Tailgate Alaska Day 6 - Flat light city

I woke up on day six of Tailgate Alaska freezing my butt off. Apparently the heat in the RV stopped working again so getting out of my sleeping bag was a tedious affair. On the plus side, the sky was looking only slightly overcast, similar to the morning conditions on Tuesday. I was hoping the sun would burn away some of the clouds and we would get to go up. The ABA guides seemed positive about it so the decision was made to fly on day six.

I was teamed up with the swiss crew this time since Ian's heli time was done and it was easier to get four per ship this way, which is more economical from a fuel perspective. The crew consisted of Guillaume, Guillaume, and Jerome – remembering names wasn't going to be too hard – and our guide was Paul, an ABA partner, full time patroller in Tahoe (when not guiding in Valdez), and an ABA guide for nine years.

Guillaume, Guillaume, and Jerome with proper glacier spacing.
Glacier spacing and line of sight are important in flat light.

We had our first drop off on Bloodstain where I had seen the natural slide on Tuesday. Paul wanted to see if we could ride the bowl on the north aspect, but the high winds from the day before and cold temperatures overnight made the conditions rather unstable (wind slab over softer snow) so we decided to stick to the ridge which was also heavily wind scoured. Riding a wind scoured surface is a heck of a lot less fun than riding pow, however, so no one was really stoked on it. We did get a few pow turns, but since we were on an east facing aspect, that pow turned into a nasty sun crust; something we would want to avoid for the rest of the day.

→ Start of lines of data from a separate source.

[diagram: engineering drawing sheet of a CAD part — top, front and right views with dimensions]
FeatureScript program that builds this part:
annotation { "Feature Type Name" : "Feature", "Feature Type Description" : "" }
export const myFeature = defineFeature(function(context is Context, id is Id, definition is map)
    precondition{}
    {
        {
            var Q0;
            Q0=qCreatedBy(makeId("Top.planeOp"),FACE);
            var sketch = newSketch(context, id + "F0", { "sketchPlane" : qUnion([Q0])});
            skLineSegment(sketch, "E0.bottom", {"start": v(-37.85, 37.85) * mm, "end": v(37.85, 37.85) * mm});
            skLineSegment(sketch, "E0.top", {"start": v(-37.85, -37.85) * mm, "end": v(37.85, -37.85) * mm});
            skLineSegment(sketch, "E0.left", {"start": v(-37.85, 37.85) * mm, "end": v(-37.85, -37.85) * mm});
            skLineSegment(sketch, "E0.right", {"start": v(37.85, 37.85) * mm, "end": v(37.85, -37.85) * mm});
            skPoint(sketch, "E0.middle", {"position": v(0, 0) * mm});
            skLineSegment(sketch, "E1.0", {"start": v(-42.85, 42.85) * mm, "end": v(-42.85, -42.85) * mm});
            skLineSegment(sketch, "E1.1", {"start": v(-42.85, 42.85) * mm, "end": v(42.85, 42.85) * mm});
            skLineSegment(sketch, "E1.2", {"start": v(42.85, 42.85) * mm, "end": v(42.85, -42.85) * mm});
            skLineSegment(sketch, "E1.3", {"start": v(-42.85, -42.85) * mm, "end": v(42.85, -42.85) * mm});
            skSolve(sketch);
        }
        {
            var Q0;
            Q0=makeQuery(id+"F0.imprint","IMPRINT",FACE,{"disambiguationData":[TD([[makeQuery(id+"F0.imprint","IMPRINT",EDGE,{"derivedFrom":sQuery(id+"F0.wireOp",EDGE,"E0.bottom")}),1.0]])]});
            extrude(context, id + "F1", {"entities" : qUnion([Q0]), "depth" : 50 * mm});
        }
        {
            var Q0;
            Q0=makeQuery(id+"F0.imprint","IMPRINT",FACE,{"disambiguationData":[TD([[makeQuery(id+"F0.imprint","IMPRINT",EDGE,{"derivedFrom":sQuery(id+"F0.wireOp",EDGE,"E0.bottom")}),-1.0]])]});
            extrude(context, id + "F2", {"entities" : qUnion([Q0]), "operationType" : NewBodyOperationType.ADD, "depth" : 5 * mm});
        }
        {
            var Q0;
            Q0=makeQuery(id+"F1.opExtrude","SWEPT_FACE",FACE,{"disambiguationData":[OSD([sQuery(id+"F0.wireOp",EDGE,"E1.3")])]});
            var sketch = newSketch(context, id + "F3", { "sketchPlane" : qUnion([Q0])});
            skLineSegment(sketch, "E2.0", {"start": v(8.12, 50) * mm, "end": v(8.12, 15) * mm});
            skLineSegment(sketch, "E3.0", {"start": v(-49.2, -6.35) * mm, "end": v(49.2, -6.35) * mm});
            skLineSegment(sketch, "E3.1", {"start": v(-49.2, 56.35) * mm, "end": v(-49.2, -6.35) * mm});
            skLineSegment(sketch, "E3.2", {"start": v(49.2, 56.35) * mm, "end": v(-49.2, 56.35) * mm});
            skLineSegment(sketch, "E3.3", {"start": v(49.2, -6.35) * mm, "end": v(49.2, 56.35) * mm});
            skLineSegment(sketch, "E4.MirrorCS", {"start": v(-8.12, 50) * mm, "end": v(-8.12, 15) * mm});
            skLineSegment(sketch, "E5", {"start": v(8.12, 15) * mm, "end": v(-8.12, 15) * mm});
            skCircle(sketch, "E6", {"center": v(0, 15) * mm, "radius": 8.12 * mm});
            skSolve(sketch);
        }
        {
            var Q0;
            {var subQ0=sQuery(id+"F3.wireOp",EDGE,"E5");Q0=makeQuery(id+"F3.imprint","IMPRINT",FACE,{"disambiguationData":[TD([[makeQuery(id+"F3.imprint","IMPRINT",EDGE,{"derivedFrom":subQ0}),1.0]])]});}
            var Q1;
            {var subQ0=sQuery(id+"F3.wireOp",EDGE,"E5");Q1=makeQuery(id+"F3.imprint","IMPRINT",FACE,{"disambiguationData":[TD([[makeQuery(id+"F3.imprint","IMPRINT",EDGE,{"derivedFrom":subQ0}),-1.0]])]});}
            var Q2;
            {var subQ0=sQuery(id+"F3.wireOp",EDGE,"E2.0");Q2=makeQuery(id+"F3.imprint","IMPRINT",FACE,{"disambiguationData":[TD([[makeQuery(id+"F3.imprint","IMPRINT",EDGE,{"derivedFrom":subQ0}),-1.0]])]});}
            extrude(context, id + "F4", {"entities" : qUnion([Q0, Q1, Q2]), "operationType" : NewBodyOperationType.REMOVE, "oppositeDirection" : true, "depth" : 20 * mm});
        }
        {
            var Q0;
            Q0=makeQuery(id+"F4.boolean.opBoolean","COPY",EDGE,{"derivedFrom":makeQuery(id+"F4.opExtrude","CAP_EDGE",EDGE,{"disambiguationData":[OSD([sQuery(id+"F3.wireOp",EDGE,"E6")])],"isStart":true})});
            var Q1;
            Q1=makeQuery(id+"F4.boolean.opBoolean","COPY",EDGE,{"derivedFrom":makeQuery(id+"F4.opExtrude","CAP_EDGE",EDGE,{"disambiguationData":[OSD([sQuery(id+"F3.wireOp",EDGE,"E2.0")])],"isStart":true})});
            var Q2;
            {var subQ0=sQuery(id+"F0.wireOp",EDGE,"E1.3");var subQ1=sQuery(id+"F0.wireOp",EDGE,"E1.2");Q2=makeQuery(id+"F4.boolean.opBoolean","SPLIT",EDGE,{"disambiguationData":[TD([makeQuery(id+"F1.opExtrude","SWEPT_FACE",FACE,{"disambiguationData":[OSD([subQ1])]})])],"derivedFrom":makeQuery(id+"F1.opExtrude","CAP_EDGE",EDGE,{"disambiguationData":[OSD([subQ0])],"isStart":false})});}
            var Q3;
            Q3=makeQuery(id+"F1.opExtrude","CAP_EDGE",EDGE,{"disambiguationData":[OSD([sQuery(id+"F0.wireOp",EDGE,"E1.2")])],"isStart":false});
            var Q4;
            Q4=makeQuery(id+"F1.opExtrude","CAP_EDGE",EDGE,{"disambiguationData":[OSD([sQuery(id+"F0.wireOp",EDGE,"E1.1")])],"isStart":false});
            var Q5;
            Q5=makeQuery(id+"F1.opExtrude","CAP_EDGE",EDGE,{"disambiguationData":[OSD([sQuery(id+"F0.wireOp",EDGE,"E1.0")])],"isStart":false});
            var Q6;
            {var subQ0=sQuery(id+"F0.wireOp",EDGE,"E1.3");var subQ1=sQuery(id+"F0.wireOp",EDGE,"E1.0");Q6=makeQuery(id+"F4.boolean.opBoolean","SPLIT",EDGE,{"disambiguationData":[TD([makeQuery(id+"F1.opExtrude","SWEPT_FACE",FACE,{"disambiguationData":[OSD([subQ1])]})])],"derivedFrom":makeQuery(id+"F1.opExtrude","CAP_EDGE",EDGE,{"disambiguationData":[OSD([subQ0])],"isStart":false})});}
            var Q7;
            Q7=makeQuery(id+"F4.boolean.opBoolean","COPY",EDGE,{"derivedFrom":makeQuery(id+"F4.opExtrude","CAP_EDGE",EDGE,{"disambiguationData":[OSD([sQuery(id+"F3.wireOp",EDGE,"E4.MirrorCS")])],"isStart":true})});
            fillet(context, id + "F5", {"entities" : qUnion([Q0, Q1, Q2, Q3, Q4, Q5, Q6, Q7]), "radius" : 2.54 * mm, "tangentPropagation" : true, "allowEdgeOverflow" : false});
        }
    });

In order to avoid the sun crusts, we would have to stick to northern aspects. However, northern aspects are in the shade in the morning so the light would be awfully flat. This proved to be a problem as it took us nearly an hour to get down from the Cold Smoke drop off point; our second drop. It was like reading the terrain by brail the whole way down. We had to maintain line of sight with the party members in order to not deviate from the course and get lost, or unknowingly lose someone in a crevasse. We did one more run in these conditions before Glen, the heli pilot, notified us that the light was getting flatter and there was no sign that it would be clearing up. So Paul decided to pull the plug after a half day.

Day six ended with a BBQ, bonfire, and my first sighting of the Aurora Borealis since I arrived in Alaska (it was green). A bonfire at Tailgate Alaska is almost like the water cooler at the office; It's where deep philosophical subjects such as how Alaska has the ability to separate the core riders from the a**holes (ahem Grenade), and also how there are probably many guys out there washing dishes who are better riders than Travis Rice. Activities such as this make Tailgate Alaska all the more worth while. Plus even though the snow and light conditions were less than stellar, I wouldn't consider the day to be a loss as it allowed me to think about, and apply, many of the safe travel techniques that I've learned in my various avalanche courses; something that will be very useful for future backcountry excursions.